Etsy focuses specifically on vintage, specialty, handmade, and otherwise unique goods, from apparel to jewelry to home decor to collectibles. Management most recently estimated that this total addressable market was valued at around half a trillion dollars. Etsy says it has penetrated just 3% of this space at present. Beyond the flagship Etsy.com platform, that focus extends to the company's other properties within its family of brands.

For example, Depop, which it acquired during the pandemic, is a popular platform for buying secondhand clothing and accessories. The company also owns Reverb, a marketplace for new as well as vintage or used musical instruments. Also, Etsy sold El07, which it acquired during the pandemic, for an unspecified amount last summer. However, Etsy still generates most of its revenue and profits from its flagship platform.

In honing in on such a specific area of e-commerce, it has been able to build a platform that is known for specialty, vintage, and pre-owned goods where few companies are acting as direct competitors at scale to Etsy. One subsegment of its overall potential addressable market, the secondhand apparel market, is on track to hit a global valuation of $351 billion by the year 2027.

The most recent quarter saw Etsy bring in revenue of $636 million, on gross merchandise sales (GMS) of $3 billion. Net income for the three-month period totaled $88 million. Active sellers jumped 19% year over year to just shy of 9 million, while Etsy finished out the quarter with 97 million active buyers, up 3% from one year ago.

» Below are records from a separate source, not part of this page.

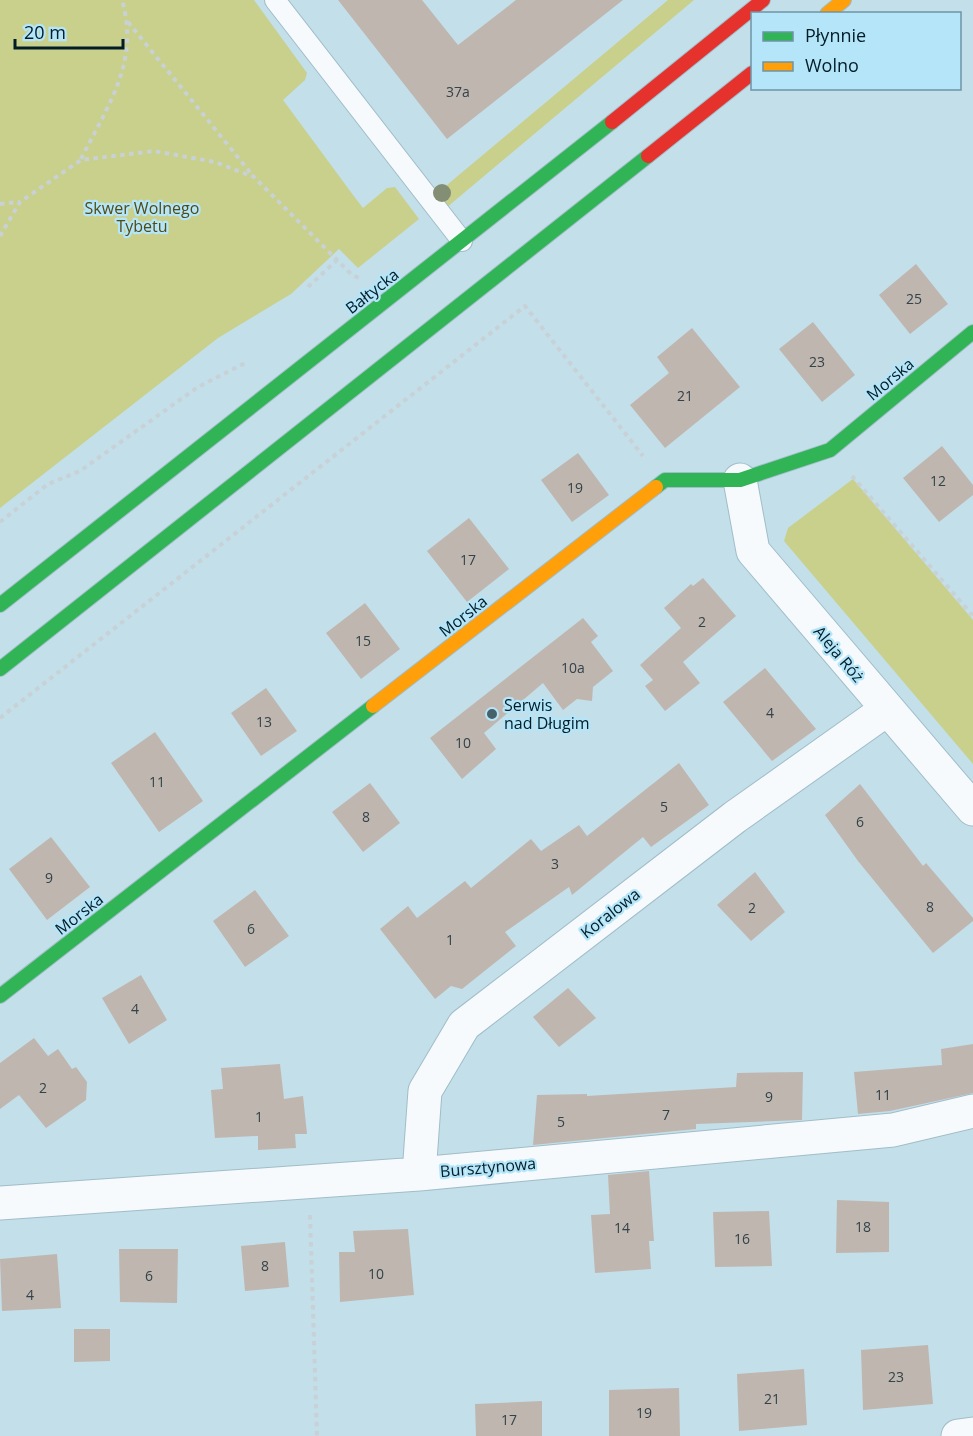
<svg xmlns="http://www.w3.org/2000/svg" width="973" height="1436" font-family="'Open Sans',sans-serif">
<rect width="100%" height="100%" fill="#c3dfea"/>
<path fill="#c9d08b" d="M 0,0 L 254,0 L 307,73 L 305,80 L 283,100 L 353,195 L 363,208 L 387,188 L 395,187 L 419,219 L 358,268 L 339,249 L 291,294 L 218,338 L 0,508 Z
M 668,0 L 694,0 L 446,208 L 435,195 Z
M 853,479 L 973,620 L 973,764 L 784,541 L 788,528 Z"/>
<path fill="#c0b6b0" d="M 338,0 L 422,0 L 458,45 L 516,0 L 623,0 L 447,139 Z
M 916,264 L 948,304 L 910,334 L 879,295 Z
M 813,322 L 855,375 L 822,402 L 779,349 Z
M 692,328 L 740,387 L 665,448 L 630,405 L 669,373 L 657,357 Z
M 942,446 L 973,485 L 973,495 L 939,522 L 903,478 Z
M 578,453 L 609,495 L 572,522 L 541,480 Z
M 469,518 L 509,569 L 467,602 L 427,551 Z
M 703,578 L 736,616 L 683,662 L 700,683 L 665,711 L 645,686 L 653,680 L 640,665 L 681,628 L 664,608 L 691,584 L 693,586 Z
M 365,603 L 400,649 L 361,679 L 326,633 Z
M 583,618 L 598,636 L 591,642 L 613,671 L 593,687 L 592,701 L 577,699 L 563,710 L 543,683 L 484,733 L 496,749 L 462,779 L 430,738 Z
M 765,668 L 816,729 L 772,761 L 723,702 Z
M 266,688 L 297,731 L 261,756 L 231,713 Z
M 155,732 L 203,801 L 159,832 L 111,763 Z
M 679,763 L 709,805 L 651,847 L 643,837 L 572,895 L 569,887 L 505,932 L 516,946 L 462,989 L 451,986 L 435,999 L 380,929 L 408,906 L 417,918 L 465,881 L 471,888 L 531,839 L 541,851 L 579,825 L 587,836 Z
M 370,783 L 400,823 L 363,852 L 332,812 Z
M 860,784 L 923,866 L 926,863 L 973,918 L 973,921 L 933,953 L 858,861 L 825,815 Z
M 51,837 L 90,887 L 47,920 L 9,869 Z
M 755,872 L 785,912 L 751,941 L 717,905 Z
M 255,890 L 289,936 L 245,967 L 213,921 Z
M 141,975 L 167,1020 L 129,1044 L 102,998 Z
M 568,988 L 596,1018 L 559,1047 L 533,1017 Z
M 34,1038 L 48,1056 L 58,1049 L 72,1069 L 76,1067 L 87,1082 L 86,1100 L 46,1128 L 19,1095 L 0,1109 L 0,1063 Z
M 973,1044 L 973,1093 L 890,1111 L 858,1114 L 854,1072 L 942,1065 L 941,1049 Z
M 280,1064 L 284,1099 L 303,1096 L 307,1134 L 295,1134 L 296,1148 L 258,1150 L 258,1136 L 215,1138 L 211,1090 L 223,1089 L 221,1068 Z
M 803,1072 L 802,1120 L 696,1124 L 696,1129 L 533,1145 L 537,1095 L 587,1094 L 587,1096 L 736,1087 L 737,1073 Z
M 649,1171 L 654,1241 L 649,1241 L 651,1269 L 595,1273 L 591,1215 L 610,1214 L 608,1175 Z
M 837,1200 L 889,1202 L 889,1252 L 836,1253 Z
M 769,1211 L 772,1266 L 715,1267 L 713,1212 Z
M 408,1229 L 414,1295 L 340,1302 L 339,1252 L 355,1252 L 353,1231 Z
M 285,1242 L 289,1287 L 245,1291 L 241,1246 Z
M 119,1249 L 178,1249 L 177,1303 L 120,1302 Z
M 57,1254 L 61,1308 L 2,1311 L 0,1259 Z
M 74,1329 L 110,1329 L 110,1361 L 74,1362 Z
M 928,1345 L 933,1404 L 863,1410 L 861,1350 Z
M 804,1369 L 807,1425 L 739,1431 L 737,1374 Z
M 679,1388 L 680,1436 L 609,1436 L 609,1390 Z
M 542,1401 L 542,1436 L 476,1436 L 475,1404 Z"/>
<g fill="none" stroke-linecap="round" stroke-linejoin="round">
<defs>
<path id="lane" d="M 275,0 L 462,241"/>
<path id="street" d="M 740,480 L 753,551 L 973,809
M 419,1174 L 425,1091 L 464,1025 L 735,817 L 886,710
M 0,1203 L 419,1174 L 893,1130 L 973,1111
M 958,1436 L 973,1434"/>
<path id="fast" d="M 656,487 L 665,480 L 740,480 L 830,450 L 973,332
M 0,605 L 612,122
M 0,669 L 648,156
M 0,996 L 373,706"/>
<path id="slow" d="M 827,14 L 844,0
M 373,706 L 656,487"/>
<path id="jam" d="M 612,122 L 763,0
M 648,156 L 752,73"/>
</defs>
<use href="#lane" stroke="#a0bdc8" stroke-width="22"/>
<use href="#street" stroke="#a0bdc8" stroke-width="35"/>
<use href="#fast" stroke="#a0bdc8" stroke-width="16"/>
<use href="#slow" stroke="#a0bdc8" stroke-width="16"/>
<use href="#jam" stroke="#a0bdc8" stroke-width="16"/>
<path stroke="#c8d1d5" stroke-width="4" stroke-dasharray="4.5 4.5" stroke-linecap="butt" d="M 128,22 L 254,177
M 81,159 C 108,105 140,62 122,0
M 0,204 L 19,202
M 0,236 L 20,202 L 81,160 L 154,151 L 215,162 L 254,177 L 352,275 L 359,278
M 308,287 L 337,260
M 852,476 L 973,616
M 0,522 L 48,484 L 80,471 L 198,387 L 247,362
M 0,718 L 525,306 L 643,456
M 310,1215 L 317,1436"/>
<use href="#lane" stroke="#f6fafc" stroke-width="20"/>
<use href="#street" stroke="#f6fafc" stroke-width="33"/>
<use href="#fast" stroke="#30b455" stroke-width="14"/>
<use href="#slow" stroke="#ff9f0a" stroke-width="14"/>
<use href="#jam" stroke="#e5322d" stroke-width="14"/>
</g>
<circle fill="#848e74" cx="442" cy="193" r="9"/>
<circle fill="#46616b" stroke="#b4e5f9" stroke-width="2" cx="492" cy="714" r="6"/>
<g text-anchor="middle" stroke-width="4.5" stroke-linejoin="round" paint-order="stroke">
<g font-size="14" fill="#324349">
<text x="458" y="97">37a</text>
<text x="914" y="304">25</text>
<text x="817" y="367">23</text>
<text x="685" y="401">21</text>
<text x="938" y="486">12</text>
<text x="575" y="493">19</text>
<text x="468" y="565">17</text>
<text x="702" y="627">2</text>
<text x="363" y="646">15</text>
<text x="573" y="673">10a</text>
<text x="770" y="718">4</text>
<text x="264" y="727">13</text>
<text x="463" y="748">10</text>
<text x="157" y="787">11</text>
<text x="664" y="812">5</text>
<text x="366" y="822">8</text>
<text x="860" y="827">6</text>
<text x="555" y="869">3</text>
<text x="49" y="883">9</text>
<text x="930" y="912">8</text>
<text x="752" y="913">2</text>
<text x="251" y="934">6</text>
<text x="450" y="945">1</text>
<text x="135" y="1014">4</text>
<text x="43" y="1093">2</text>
<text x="883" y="1100">11</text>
<text x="769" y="1102">9</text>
<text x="666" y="1120">7</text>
<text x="259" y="1122">1</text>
<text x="561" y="1127">5</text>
<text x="863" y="1232">18</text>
<text x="622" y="1233">14</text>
<text x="742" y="1244">16</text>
<text x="265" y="1271">8</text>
<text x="376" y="1279">10</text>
<text x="149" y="1281">6</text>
<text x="30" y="1300">4</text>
<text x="896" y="1382">23</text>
<text x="772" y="1404">21</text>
<text x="644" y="1418">19</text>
<text x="509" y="1425">17</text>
</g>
<g font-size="16" fill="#504b13" stroke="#b4e5f9">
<text x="142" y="214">Skwer Wolnego<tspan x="142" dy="18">Tybetu</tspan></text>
</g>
<g font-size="16" fill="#021d27" stroke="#b4e5f9">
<text transform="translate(372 291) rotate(-38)" y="6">Bałtycka</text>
<text transform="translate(890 379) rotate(-40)" y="6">Morska</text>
<text transform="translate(463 616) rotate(-38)" y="6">Morska</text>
<text transform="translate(839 654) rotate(50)" y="6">Aleja Róż</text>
<text transform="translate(610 913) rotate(-38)" y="6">Koralowa</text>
<text transform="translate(79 914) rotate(-38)" y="6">Morska</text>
<text transform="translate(488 1167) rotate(-5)" y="6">Bursztynowa</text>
</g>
<g font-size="16" fill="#021d27" stroke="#b4e5f9" text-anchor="start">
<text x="504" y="711">Serwis<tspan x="504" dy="18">nad Długim</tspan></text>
</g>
</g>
<rect x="751" y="12" width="210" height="78" fill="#b4e5f9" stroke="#6d95a5" stroke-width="1.5"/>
<rect x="763" y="32" width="30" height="9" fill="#30b455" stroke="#6d95a5" stroke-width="1.5"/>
<text x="805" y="42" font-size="18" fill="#021d27">Płynnie</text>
<rect x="763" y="62" width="30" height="9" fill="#ff9f0a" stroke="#6d95a5" stroke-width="1.5"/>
<text x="805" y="72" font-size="18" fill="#021d27">Wolno</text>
<path d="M15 39v9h108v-9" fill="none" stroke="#021d27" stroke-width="3"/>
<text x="24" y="39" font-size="18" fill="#021d27" stroke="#b4e5f9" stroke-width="4.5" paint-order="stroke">20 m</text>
</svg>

Internal data from Etsy shows that 87% of buyers use its platform because they can't find similar products anywhere else. Moreover, 80% of its GMS are derived from buyers who come to Etsy through organic traffic, which indicates a strong brand reputation among consumers. And habitual buyers (shoppers who purchased on Etsy on six or more days and spent $200 or more in the last year) comprise about 40% of Etsy's total GMS.

There's still a lot of room for the company to grow, and it is making progress in multiple areas, from its financials to steady user growth. Investors shouldn't necessarily overlook these green flags, even as shares are still down. In fact, it might be an opportune time to scoop up a few yourself.